Nanoflower-shaped ultraviolet photodetectors
doi:10.1038/nindia.2017.56 Published online 25 May 2017
Researchers have synthesized nanoflower-shaped structures of gallium nitride that can be used to make ultraviolet photodetectors1,to be used in the fields of space, military and biology as detectors and sensors.
Self-powered photodetectors produce current in the external circuit proportional to the intensity of incidental light, and detect optical signals. Their performance strongly depends on the material and active area of the device.Existing photodetectors made of silicon semiconductor cannot efficiently detect ultraviolet light.

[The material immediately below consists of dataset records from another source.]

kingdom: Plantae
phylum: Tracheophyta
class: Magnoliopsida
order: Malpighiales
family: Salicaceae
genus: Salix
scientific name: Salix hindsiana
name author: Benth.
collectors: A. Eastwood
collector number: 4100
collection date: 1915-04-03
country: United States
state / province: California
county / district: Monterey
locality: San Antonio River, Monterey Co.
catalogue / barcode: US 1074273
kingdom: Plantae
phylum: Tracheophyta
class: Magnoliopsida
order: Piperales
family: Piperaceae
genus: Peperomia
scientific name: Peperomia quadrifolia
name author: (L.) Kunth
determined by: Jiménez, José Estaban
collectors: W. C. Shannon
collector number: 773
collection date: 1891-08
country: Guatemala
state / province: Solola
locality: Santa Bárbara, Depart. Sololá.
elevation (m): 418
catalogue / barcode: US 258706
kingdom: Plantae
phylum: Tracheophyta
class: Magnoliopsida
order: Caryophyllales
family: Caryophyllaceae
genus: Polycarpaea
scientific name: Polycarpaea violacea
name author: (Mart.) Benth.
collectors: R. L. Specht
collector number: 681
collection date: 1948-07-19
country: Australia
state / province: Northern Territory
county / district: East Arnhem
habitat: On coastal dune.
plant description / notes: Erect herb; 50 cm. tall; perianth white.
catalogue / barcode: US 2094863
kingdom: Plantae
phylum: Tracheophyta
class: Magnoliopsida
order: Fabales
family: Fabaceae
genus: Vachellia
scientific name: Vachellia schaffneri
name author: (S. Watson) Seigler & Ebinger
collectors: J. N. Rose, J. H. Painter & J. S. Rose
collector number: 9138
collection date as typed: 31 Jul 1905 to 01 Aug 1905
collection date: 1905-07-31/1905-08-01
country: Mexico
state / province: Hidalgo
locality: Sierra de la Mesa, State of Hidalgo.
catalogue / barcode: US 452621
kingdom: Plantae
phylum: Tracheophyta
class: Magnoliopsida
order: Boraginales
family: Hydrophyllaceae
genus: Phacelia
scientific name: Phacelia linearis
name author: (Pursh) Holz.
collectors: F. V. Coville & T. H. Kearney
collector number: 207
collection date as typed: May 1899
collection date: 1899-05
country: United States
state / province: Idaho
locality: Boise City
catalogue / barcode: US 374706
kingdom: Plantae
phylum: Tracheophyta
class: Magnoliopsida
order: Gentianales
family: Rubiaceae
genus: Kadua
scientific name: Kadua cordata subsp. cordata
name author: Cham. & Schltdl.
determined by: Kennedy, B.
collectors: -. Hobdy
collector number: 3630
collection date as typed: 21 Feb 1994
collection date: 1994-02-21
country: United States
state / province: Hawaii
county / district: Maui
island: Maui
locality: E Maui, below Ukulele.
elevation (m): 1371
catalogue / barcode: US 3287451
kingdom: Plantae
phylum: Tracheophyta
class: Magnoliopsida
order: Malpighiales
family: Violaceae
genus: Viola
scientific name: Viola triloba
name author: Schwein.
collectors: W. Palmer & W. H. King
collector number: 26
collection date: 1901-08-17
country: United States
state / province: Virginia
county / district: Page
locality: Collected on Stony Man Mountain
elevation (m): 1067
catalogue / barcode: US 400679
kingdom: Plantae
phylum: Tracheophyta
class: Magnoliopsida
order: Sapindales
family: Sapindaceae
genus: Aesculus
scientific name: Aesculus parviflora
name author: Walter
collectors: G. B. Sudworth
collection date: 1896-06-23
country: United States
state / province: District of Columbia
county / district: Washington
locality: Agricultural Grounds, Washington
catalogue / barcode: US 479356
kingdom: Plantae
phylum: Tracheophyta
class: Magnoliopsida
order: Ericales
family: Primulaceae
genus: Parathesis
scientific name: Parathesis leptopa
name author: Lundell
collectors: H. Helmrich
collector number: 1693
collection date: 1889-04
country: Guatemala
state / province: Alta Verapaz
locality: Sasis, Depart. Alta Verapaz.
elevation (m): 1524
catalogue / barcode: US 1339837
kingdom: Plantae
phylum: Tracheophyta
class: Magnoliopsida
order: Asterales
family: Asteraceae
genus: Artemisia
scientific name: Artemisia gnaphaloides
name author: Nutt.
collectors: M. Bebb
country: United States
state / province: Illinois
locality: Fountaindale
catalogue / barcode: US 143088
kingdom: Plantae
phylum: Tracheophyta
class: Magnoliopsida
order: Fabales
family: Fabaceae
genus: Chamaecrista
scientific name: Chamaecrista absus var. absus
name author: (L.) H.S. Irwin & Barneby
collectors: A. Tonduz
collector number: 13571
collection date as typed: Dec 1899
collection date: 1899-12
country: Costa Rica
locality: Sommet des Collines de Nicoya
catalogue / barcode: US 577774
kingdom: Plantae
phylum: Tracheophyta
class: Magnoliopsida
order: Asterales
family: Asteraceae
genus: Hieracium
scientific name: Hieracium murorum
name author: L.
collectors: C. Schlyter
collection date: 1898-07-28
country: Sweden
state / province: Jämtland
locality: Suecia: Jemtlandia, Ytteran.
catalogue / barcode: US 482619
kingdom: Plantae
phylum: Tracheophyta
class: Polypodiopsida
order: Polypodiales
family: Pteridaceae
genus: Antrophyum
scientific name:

To improve efficiency, scientists led by Govind Gupta from the CSIR-National Physical Laboratory in New Delhi made the photodetectors by depositing nanoflower-shaped gallium nitride ona silicon substrate. They then tested the photodetectors by bathing them in ultraviolet light.
The photodetectors exhibited increased light absorption which, in turn, created a light-induced current. The detectors were highly sensitive and showed fast response even when incident optical signals were weak.
Since the photodetectors did not rely on an external power source, they are energy-efficient and cheap to use.
“The photodetectors were able to detect ultraviolet light within milliseconds, making them potentially useful for monitoring solar ultraviolet light,” says Gupta.